A D asked: I came back home after spending the better part of a decade in the US. I went there to get an education, a goal I managed to complete just halfway through. So now I’m doing my MBA and getting certified as a Chartered Accountant - mostly so I can distract myself from my family.
I know its selfish but I hate the custom in our country of living with your family - the whole joint family system. The only reason I even agreed to it is because I feel so guilty every time I think of parting ways. My parents are in the worst fucking health of any person their age I’ve ever seen. Ma has migraines, thyroid problems, Endomitrium problems, Oedema, Anxiety, everything - shes always complaining of her head hurting, her legs hurting, her stomach burning. Dad’s liver went bad a few years ago and coupled with his stubborn refusal to care about his diet he’s become a wraith.
I’m convinced the other half of their health and attitude is due to depression. A genetic condition inherited by my brother and I has depressed them to the point that they link the solution to all their unhappiness with our being magically cured which is fucking impossible unless gene therapy becomes commonplace to the third world as Tylenol. I’ve learned to live with my condition but my brother though has some visible physical attributes that have changed. This leads to my parents crying about once a week. My brother doesn’t help the situation either he has the worst mood in the universe, he is immature and selfish, incredibly stingy and despite getting married when he was obviously not ready he now seals himself off from the rest of us and argues and fights inside his room.
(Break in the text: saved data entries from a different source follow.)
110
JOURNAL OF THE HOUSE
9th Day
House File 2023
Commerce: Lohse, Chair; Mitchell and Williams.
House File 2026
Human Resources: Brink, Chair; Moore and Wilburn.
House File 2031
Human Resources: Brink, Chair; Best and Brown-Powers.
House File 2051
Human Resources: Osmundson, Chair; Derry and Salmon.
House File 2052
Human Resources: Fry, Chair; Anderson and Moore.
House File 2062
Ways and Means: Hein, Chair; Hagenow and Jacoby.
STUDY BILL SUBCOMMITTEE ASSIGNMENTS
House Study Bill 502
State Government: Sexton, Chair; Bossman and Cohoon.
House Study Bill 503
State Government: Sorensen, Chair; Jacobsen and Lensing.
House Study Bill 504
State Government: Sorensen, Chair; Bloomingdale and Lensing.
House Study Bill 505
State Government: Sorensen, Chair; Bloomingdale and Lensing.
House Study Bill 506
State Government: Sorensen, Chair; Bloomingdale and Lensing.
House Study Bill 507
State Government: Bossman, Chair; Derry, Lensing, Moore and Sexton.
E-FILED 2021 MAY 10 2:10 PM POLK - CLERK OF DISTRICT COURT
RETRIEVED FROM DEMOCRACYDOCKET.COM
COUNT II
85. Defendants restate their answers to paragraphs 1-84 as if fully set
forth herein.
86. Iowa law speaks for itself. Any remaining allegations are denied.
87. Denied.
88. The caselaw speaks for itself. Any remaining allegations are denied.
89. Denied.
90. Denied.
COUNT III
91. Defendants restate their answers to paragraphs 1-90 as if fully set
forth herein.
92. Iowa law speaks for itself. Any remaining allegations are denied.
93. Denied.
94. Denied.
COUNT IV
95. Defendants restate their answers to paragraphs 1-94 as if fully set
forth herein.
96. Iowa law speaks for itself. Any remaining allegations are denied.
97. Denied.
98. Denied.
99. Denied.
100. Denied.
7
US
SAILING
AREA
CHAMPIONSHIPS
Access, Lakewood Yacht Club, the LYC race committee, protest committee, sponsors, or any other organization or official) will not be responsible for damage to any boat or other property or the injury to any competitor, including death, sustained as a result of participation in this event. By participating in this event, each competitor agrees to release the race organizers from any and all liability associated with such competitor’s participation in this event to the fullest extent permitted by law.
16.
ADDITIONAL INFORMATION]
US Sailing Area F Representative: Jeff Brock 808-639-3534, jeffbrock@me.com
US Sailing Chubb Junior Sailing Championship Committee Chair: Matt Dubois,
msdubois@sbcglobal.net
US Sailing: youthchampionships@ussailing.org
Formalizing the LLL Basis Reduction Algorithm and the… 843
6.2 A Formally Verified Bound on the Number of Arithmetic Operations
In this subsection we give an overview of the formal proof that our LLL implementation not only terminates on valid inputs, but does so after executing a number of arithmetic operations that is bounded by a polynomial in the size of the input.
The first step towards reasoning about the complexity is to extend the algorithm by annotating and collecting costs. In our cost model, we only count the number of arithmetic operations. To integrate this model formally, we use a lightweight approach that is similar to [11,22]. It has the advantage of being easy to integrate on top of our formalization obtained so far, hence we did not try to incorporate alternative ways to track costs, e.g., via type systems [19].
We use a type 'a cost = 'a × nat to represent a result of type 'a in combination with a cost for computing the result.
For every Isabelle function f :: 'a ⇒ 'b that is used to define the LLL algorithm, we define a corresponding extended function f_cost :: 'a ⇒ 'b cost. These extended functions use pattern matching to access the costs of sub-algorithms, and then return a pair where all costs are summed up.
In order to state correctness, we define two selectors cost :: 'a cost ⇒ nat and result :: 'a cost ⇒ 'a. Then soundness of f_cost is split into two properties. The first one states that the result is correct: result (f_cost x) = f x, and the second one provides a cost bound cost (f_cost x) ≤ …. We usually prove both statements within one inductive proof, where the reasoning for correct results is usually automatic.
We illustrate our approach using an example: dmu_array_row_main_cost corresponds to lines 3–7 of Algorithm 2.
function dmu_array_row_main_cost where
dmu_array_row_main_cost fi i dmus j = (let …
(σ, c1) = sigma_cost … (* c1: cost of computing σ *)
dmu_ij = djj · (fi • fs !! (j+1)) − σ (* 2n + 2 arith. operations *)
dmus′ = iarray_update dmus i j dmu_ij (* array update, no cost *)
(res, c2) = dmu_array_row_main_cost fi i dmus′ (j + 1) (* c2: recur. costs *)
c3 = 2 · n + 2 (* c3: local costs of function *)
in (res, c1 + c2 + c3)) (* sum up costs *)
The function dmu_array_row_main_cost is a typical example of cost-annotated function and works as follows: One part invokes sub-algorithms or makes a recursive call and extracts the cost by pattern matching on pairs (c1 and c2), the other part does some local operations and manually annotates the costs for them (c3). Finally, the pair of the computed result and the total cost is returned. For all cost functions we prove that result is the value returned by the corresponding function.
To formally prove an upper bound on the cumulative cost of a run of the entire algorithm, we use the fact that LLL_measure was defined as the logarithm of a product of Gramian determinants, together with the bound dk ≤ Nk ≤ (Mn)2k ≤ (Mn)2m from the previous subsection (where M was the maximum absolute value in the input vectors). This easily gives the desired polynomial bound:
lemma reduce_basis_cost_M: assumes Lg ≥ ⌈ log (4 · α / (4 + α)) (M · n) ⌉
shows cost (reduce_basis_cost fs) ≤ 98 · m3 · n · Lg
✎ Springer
His wife while very nice is no fresh air either. Ma and Dad have asked if he wants to leave and even asked him to but no cigar. He insists he stays for us, which delights us but it is obviously not the real case and we know it.
Since my brother and his bride lock themselves away from the family (We live in the same house if you want to imagine how awkward it is) I’m the one who has to deal with my parents. And it doesn’t help that my parents are the sort of people who should never have gotten married. They are absolutely incompatible. 16 years in age differences, completely different temperaments, different senses of humor, no understanding, its a wonder they didn’t divorce. Actually I know why, it’s because it’s frowned upon here, which is fine but still. My mother either can’t stop talking about how unfair life is or how everything is so expensive, or how my brother and his wife are selfish or how Dad is wrong or how much her body hurts. My father meanwhile is either always distant or in a bad mood or always sulking, in some part to me being closer to my mother. I can’t exactly help that because he wasn’t very involved when we were young, while Ma was.
What’s worse is that is that some day’s instead of the negative atmosphere floating around, some days there is this air around the house as if we’re waiting for something - Ma and Dad usually sit in the living room waiting for us to say something or do something or I don’t know what. I wish I was the entertaining kind. I used to be when I was young but my siblings rivalry for attention and competitive anger has all but ruined that.
I used to be so much fun, I used to have friends, a life, I’d party or hangout, study, work, do stuff and be happy. Now I do nothing but go to work, study or stay at home. But with my family’s constant anxiety, health problems, depression and resignation to despair, I find myself wanting to…I dont even know, curse because I can’t do anything else. I used to be depressed and even went to a psychiatrist but then realized there was no point to even feeling anything. I’ve even quit smoking cigarettes. There’s no bloody point once the 5 minute buzz is gone. That and it hurt my stomach.
The only plan I have right now is to ‘make it’ and then maybe help solve my family’s problems with money. That’s another reason I’m working and getting my MBA and trying to be a Chartered Accountant. Of course it doesn’t help that the atmosphere at home is utterly toxic to productive studying. Even my girlfriend keeps complaining about how I don’t appreciate her enough. Which leads to more arguments since I think I do and that I’m the one who isn’t appreciated enough despite all the shit I have to deal with. She’s depressed because of her home too so I can see where she’s coming from but…do you see my problem? I’m stuck
and I can’t cry because it just doesn’t help me at all.
If anyone has read through this, I commend you. I feel like it would be a trip in sadland. I guess the best suggestion would be to go an shoot myself mate but then my family would be worse off with the misery of even more misfortune and so no that isn’t really an option, sorry.